== WHAT THE EXERCISE ASKS ==
The expected answer is a copy of every line in the listing that has the word "genomics".

___

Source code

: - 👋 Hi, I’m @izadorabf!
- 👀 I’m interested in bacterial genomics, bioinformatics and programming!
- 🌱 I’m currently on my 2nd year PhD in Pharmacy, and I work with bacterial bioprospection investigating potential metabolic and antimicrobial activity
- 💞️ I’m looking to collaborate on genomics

___

== RESULT BELOW ==
- 👀 I’m interested in bacterial genomics, bioinformatics and programming!
- 💞️ I’m looking to collaborate on genomics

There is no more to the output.